● TASK: Return all lines of the data in which the string "retrieve" occurs.

Saved data entries
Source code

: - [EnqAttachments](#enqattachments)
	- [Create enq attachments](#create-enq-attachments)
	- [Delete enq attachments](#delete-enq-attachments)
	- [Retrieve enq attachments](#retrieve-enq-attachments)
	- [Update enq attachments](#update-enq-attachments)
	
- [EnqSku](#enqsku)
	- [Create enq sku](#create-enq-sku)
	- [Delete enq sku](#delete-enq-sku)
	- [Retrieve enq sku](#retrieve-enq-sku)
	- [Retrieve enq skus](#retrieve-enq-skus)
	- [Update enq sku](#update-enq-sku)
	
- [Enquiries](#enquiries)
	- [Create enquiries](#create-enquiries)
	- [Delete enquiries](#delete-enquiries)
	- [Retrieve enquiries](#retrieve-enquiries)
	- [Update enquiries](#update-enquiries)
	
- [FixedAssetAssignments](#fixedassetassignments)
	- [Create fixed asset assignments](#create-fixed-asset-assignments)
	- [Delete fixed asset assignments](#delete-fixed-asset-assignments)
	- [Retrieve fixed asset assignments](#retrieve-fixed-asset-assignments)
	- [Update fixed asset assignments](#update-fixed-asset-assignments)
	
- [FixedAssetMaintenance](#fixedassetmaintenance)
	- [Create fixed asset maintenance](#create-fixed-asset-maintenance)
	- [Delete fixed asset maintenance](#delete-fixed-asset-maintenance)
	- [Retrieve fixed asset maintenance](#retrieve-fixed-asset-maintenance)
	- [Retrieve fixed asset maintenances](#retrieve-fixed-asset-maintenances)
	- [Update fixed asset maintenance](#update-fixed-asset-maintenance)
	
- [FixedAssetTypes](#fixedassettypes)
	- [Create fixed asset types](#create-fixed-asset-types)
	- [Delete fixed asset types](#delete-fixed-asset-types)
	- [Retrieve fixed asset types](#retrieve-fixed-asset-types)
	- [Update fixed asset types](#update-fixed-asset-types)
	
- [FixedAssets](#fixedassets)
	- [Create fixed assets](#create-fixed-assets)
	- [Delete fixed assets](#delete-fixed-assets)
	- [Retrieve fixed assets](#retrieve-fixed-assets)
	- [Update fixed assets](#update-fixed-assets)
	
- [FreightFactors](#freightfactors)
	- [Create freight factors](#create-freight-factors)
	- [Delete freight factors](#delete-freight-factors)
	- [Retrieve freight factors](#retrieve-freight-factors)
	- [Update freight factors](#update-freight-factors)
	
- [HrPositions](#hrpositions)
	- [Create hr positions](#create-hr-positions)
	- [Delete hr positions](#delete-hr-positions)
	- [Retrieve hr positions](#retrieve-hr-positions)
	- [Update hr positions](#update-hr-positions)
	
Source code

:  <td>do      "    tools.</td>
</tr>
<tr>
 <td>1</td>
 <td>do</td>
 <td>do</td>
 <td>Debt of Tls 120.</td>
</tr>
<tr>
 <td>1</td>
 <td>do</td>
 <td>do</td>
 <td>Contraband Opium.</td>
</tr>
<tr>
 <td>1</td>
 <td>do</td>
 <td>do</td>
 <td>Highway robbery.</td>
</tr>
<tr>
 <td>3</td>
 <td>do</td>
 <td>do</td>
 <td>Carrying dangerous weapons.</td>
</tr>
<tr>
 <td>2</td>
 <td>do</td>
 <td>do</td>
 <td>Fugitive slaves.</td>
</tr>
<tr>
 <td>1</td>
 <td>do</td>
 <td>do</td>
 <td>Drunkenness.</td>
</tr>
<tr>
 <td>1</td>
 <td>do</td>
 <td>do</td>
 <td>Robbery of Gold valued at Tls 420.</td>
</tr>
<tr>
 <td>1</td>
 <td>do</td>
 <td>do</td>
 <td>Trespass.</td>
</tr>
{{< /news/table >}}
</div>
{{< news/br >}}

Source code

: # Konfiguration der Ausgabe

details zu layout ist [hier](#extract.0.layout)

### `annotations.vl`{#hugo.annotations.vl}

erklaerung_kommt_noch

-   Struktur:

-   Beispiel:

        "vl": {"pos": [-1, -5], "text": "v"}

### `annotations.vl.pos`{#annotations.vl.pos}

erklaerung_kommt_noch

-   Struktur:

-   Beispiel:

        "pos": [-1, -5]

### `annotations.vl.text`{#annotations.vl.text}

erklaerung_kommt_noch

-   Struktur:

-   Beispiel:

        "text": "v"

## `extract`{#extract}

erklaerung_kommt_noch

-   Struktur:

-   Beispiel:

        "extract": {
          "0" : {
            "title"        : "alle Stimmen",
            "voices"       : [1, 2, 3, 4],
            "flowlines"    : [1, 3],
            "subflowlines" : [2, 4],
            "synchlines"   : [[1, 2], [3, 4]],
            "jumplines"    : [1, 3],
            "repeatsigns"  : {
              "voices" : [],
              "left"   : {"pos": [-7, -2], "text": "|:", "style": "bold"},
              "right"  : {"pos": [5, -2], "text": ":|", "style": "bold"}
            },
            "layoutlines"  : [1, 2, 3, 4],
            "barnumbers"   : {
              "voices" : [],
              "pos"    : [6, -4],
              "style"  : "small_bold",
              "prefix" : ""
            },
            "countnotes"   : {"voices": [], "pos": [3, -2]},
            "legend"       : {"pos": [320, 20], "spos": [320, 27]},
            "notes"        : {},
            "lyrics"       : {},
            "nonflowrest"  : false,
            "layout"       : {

● ANSWER FOR THE TASK:
	- [Retrieve enq attachments](#retrieve-enq-attachments)
	- [Retrieve enq sku](#retrieve-enq-sku)
	- [Retrieve enq skus](#retrieve-enq-skus)
	- [Retrieve enquiries](#retrieve-enquiries)
	- [Retrieve fixed asset assignments](#retrieve-fixed-asset-assignments)
	- [Retrieve fixed asset maintenance](#retrieve-fixed-asset-maintenance)
	- [Retrieve fixed asset maintenances](#retrieve-fixed-asset-maintenances)
	- [Retrieve fixed asset types](#retrieve-fixed-asset-types)
	- [Retrieve fixed assets](#retrieve-fixed-assets)
	- [Retrieve freight factors](#retrieve-freight-factors)
	- [Retrieve hr positions](#retrieve-hr-positions)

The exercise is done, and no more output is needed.